Я нисколько не хочу этим сказать, что немцы как-либо и в чем-либо ответственны за столь печальные результаты. Мы сами ведь слишком легко поспешили отвернуться от форм и ритмов традиционной для нас умственности. Мы сами бросились пересаживать к себе немецкий подход, немецкий склад ума, не предвидя того, что в русском преломлении дает он или карикатурные, или даже чудовищные последствия. Повторяю — русско-немецкие отношения родились под несчастной звездой. Немецкие умственные блага обратились к нам злом.

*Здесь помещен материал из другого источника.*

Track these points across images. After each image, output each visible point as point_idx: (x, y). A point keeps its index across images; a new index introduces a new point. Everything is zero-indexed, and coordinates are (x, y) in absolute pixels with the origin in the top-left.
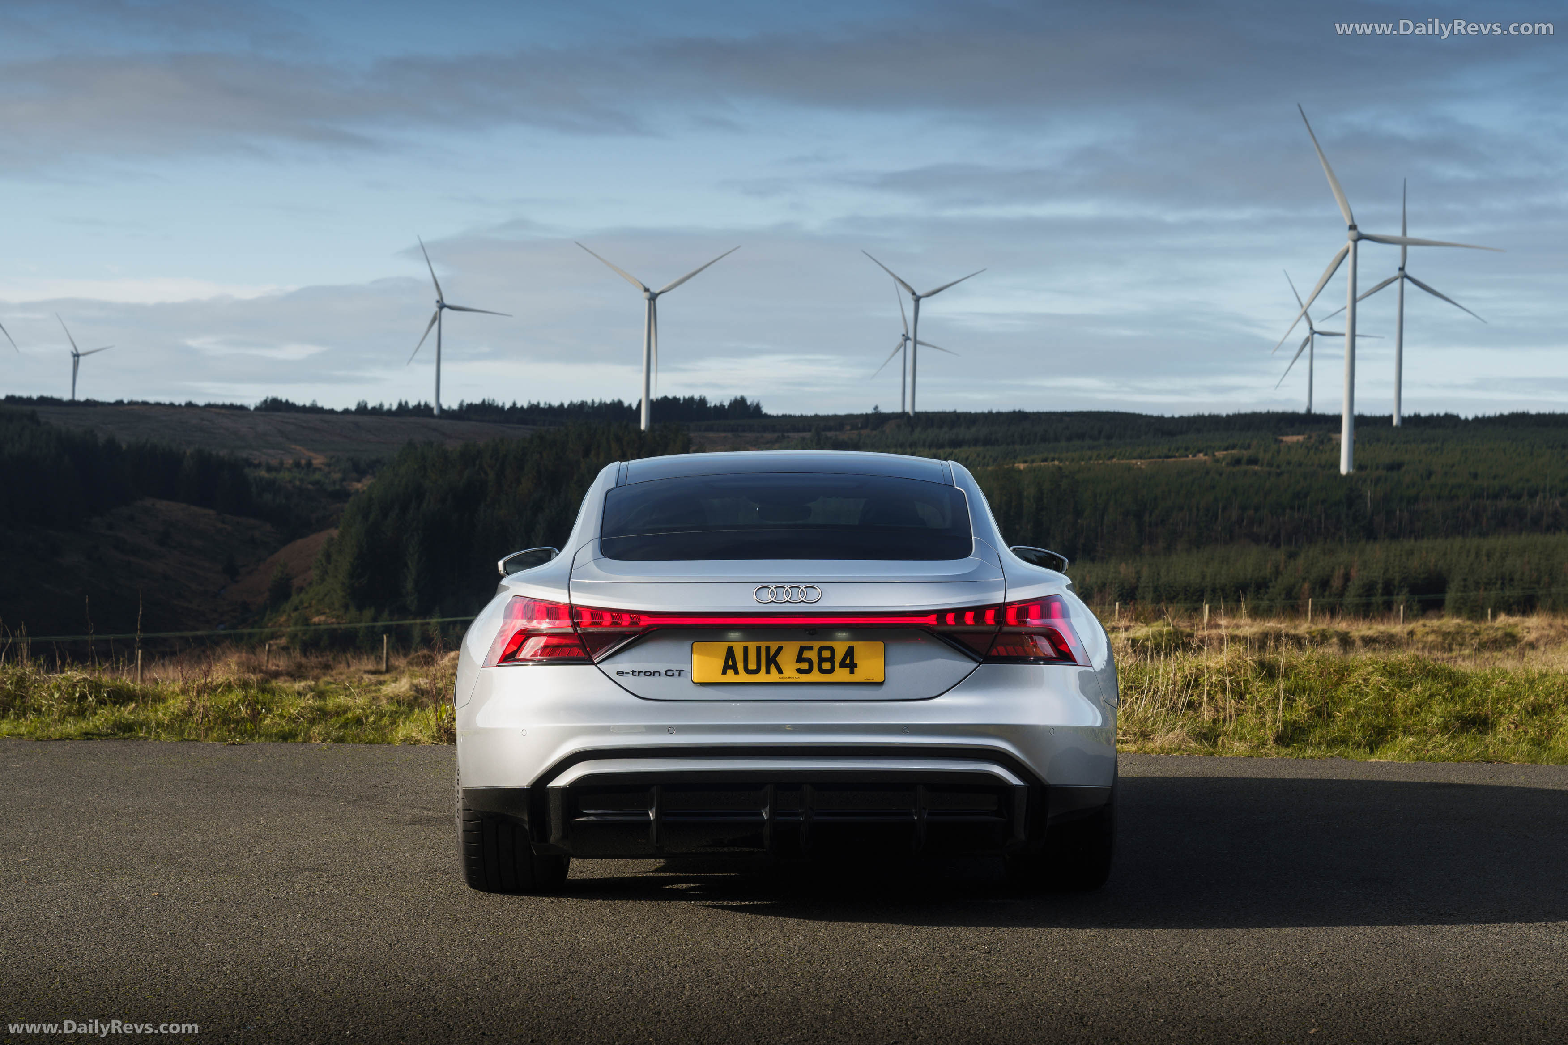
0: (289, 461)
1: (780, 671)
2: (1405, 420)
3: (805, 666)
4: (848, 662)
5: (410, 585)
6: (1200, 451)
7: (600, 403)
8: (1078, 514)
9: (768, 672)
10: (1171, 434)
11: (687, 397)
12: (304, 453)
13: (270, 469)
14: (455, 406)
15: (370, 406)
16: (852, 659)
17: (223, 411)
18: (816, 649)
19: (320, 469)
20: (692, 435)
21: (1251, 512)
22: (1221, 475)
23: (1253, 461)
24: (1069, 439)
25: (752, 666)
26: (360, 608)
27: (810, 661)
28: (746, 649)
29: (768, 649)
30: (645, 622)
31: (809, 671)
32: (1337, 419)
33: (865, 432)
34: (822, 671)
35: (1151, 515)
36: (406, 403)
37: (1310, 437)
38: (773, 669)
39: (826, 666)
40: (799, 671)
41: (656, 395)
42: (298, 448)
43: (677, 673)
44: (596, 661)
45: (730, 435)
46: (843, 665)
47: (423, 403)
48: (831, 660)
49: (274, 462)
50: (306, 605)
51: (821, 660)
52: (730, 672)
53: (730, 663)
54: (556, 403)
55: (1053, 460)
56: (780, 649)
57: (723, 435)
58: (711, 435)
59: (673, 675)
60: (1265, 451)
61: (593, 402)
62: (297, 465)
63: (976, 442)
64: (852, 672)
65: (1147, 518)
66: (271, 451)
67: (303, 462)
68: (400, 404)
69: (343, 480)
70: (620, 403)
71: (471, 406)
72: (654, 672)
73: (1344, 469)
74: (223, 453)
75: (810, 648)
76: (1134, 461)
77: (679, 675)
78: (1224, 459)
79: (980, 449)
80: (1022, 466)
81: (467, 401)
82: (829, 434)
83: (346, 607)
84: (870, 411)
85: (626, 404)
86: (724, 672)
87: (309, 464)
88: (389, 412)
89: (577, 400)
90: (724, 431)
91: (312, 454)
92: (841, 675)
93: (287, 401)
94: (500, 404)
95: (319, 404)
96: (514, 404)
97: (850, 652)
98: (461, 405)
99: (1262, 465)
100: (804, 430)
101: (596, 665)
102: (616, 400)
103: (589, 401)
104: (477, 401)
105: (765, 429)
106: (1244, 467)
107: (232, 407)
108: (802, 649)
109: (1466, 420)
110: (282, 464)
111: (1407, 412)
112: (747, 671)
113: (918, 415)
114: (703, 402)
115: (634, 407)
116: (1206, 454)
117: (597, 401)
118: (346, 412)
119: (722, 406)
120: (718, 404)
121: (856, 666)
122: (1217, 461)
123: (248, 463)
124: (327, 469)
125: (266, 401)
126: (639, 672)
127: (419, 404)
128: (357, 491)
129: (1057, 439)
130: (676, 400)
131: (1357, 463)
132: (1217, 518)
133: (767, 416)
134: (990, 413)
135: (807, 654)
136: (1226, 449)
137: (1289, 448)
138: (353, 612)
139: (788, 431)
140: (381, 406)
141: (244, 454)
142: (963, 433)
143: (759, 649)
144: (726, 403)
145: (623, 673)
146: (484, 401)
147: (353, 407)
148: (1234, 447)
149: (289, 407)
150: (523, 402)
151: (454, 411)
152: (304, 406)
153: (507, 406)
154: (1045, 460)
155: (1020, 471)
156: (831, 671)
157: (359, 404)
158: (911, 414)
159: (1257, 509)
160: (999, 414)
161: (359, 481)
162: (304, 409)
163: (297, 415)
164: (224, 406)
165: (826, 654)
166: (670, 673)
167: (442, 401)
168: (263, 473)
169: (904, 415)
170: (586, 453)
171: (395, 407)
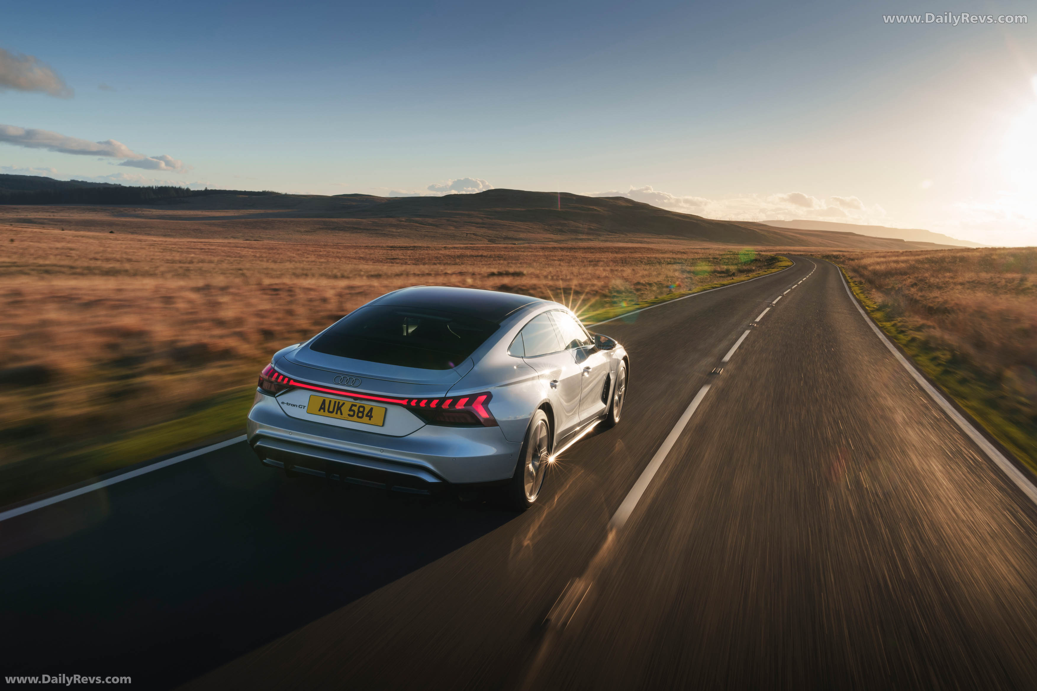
1: (341, 414)
3: (352, 413)
4: (369, 414)
9: (337, 413)
16: (371, 414)
18: (358, 406)
25: (331, 410)
27: (354, 411)
28: (330, 401)
29: (339, 403)
30: (291, 383)
31: (353, 416)
34: (358, 417)
38: (339, 411)
39: (360, 415)
40: (349, 415)
43: (303, 407)
44: (276, 396)
46: (367, 416)
48: (363, 412)
51: (359, 412)
52: (322, 410)
53: (323, 407)
56: (344, 404)
59: (301, 408)
64: (370, 419)
72: (295, 405)
75: (356, 406)
77: (304, 408)
86: (319, 411)
92: (366, 419)
97: (371, 409)
101: (276, 397)
108: (353, 405)
112: (329, 412)
121: (372, 417)
126: (290, 404)
135: (353, 408)
143: (335, 402)
145: (284, 403)
156: (361, 417)
165: (361, 409)
166: (300, 407)
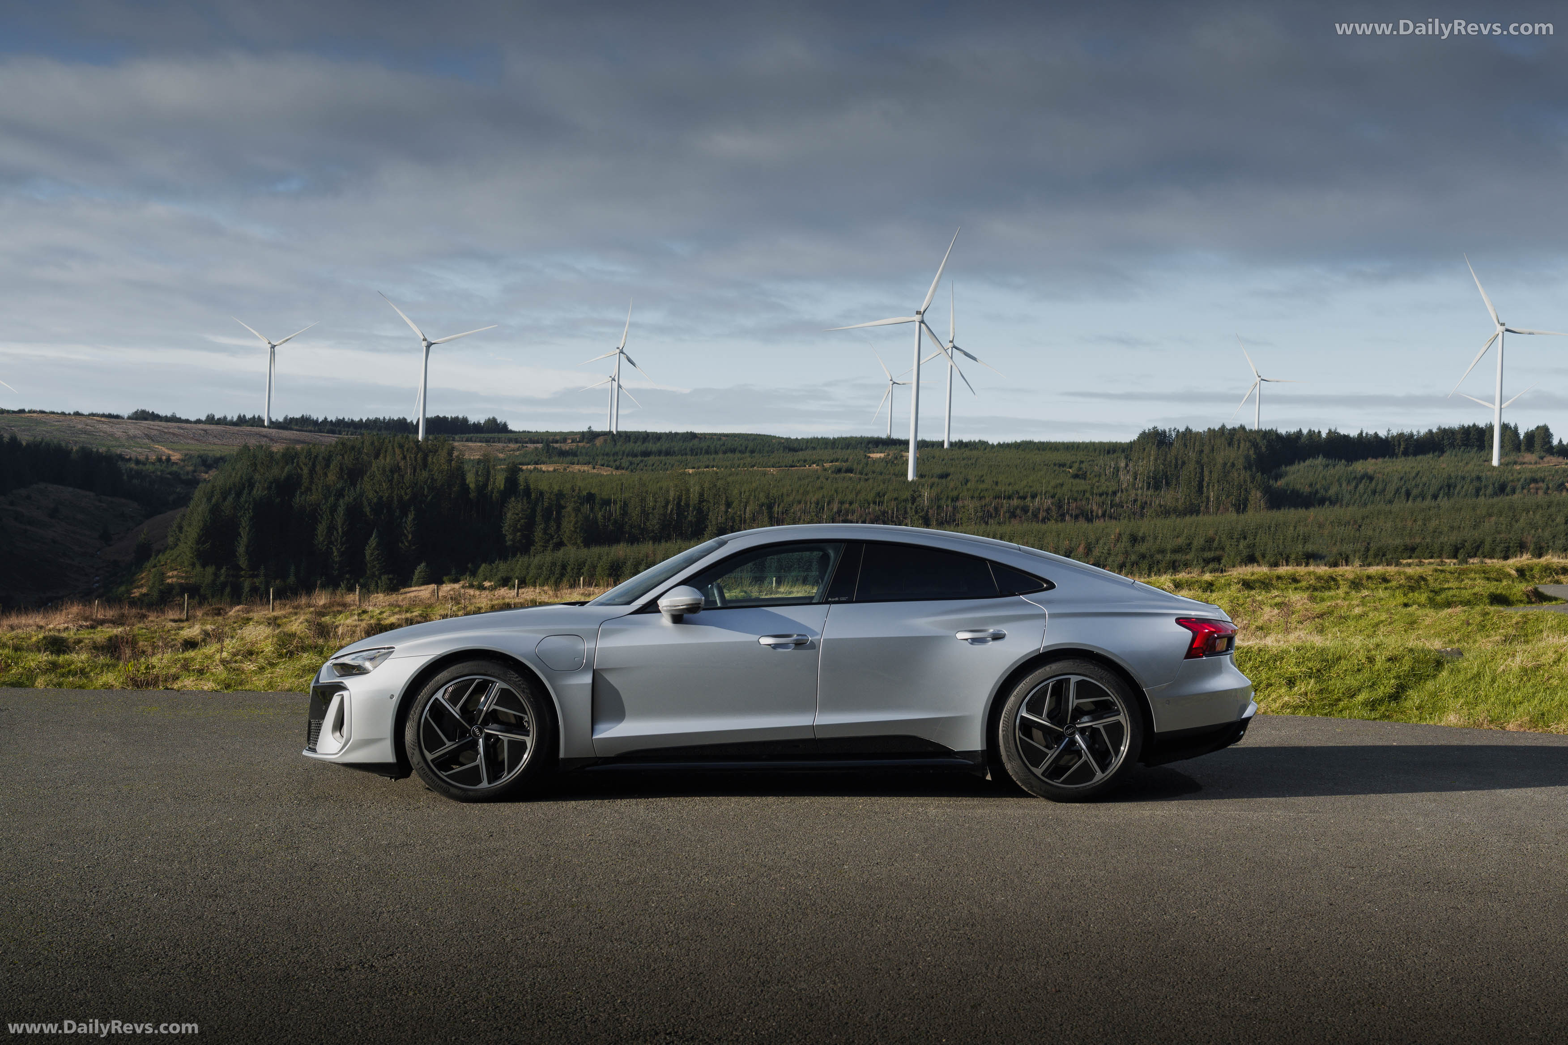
0: (153, 457)
2: (951, 444)
5: (241, 550)
6: (814, 463)
7: (390, 419)
8: (728, 505)
10: (795, 450)
11: (453, 416)
12: (165, 450)
13: (138, 462)
14: (281, 419)
15: (216, 417)
17: (103, 419)
19: (176, 463)
20: (456, 444)
21: (847, 506)
22: (827, 479)
23: (849, 470)
24: (725, 452)
26: (204, 566)
32: (906, 443)
33: (581, 444)
35: (779, 506)
36: (244, 416)
37: (888, 455)
41: (430, 414)
42: (160, 447)
45: (484, 444)
47: (256, 417)
49: (142, 458)
50: (162, 563)
54: (356, 419)
55: (713, 467)
57: (479, 444)
58: (470, 444)
60: (858, 464)
61: (384, 418)
62: (160, 460)
63: (660, 453)
65: (776, 509)
66: (139, 450)
67: (164, 458)
68: (239, 417)
69: (195, 471)
70: (405, 419)
71: (292, 419)
73: (910, 477)
74: (102, 450)
76: (768, 469)
78: (830, 468)
79: (663, 458)
80: (691, 471)
81: (290, 416)
82: (556, 445)
83: (193, 565)
84: (585, 429)
85: (409, 421)
87: (168, 459)
88: (233, 423)
89: (372, 417)
90: (480, 442)
91: (170, 452)
93: (153, 412)
94: (315, 419)
95: (178, 416)
96: (326, 419)
98: (286, 418)
99: (856, 473)
100: (538, 443)
102: (401, 417)
103: (382, 418)
104: (298, 415)
105: (510, 441)
106: (843, 475)
107: (110, 416)
109: (993, 445)
110: (147, 459)
111: (955, 438)
113: (619, 434)
114: (465, 420)
115: (415, 423)
116: (817, 465)
117: (387, 418)
118: (198, 421)
119: (479, 424)
120: (476, 422)
122: (825, 470)
123: (121, 457)
124: (182, 463)
125: (136, 412)
127: (254, 417)
128: (205, 480)
129: (716, 452)
130: (445, 418)
131: (920, 474)
132: (823, 509)
133: (511, 432)
134: (670, 433)
136: (832, 462)
137: (875, 461)
138: (198, 568)
139: (527, 443)
140: (225, 418)
141: (119, 451)
142: (651, 446)
144: (482, 422)
146: (303, 416)
147: (203, 418)
148: (837, 460)
149: (155, 417)
150: (332, 418)
151: (280, 423)
152: (166, 416)
153: (320, 420)
154: (707, 467)
155: (690, 474)
157: (208, 416)
158: (615, 433)
159: (851, 503)
160: (676, 434)
161: (207, 473)
162: (167, 419)
163: (160, 423)
164: (103, 416)
167: (271, 416)
168: (133, 465)
169: (610, 432)
170: (377, 456)
171: (235, 419)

С другой стороны, когда мы думаем о странном и непонятном для нас сочувственном или, во всяком случае, серьезном отношении немцев к советской России, мы не должны упускать из виду всего вышесказанного. Политика остается политикой, но есть и иная причина в той невольной снисходительности, с которой смотрит Германия на советскую Россию. Советские книги, советские документы читает она иначе, чем мы. Она терпеливее и охотнее разбирается в совершенно невыносимых для нас советских умствованиях. Она, вероятно, так же, как и мы, замечает их карикатурную и анекдотическую сторону. Но она узнает в этом что-то знакомое, что-то не совсем ей чуждое, что-то отдаленно свое. Она прощает многое советским книжникам, оказавшимся, правда, плохими и даже ‘дефективными’ учениками, но все-таки учениками немецкой научности, немецкой проблематики. Она, быть может, ждет даже их исправления и с этим связывает, вероятно, свое русское будущее… И тут, конечно, и заключается ошибка Германии: в этом и состоит беспокоящее нас нынешнее русско-немецкое недоразумение. Советская mentalit не подлежит исправлению. Она подлежит только уничтожению и будет легко уничтожена временем и ходом событий. Русский народ изживает ее злую карикатуру на немецкую умственность, выражающую себя в скверной пародии на русский литературный язык. И Германия ничего не проиграет, а только выиграет от того, что ей придется устанавливать с нами новые отношения, лишенные всякой преемственности по отношению к тем влияниям, которые сыграли свою роль в происхождении русского большевизма и которые напоминают нам о временах, озаренных столь несчастливыми созвездиями.
1929

КОММЕНТАРИИ

Россия и Германия. Впервые: Возрождение. 1929. No 1598. 17 октября, No 1599. 18 октября.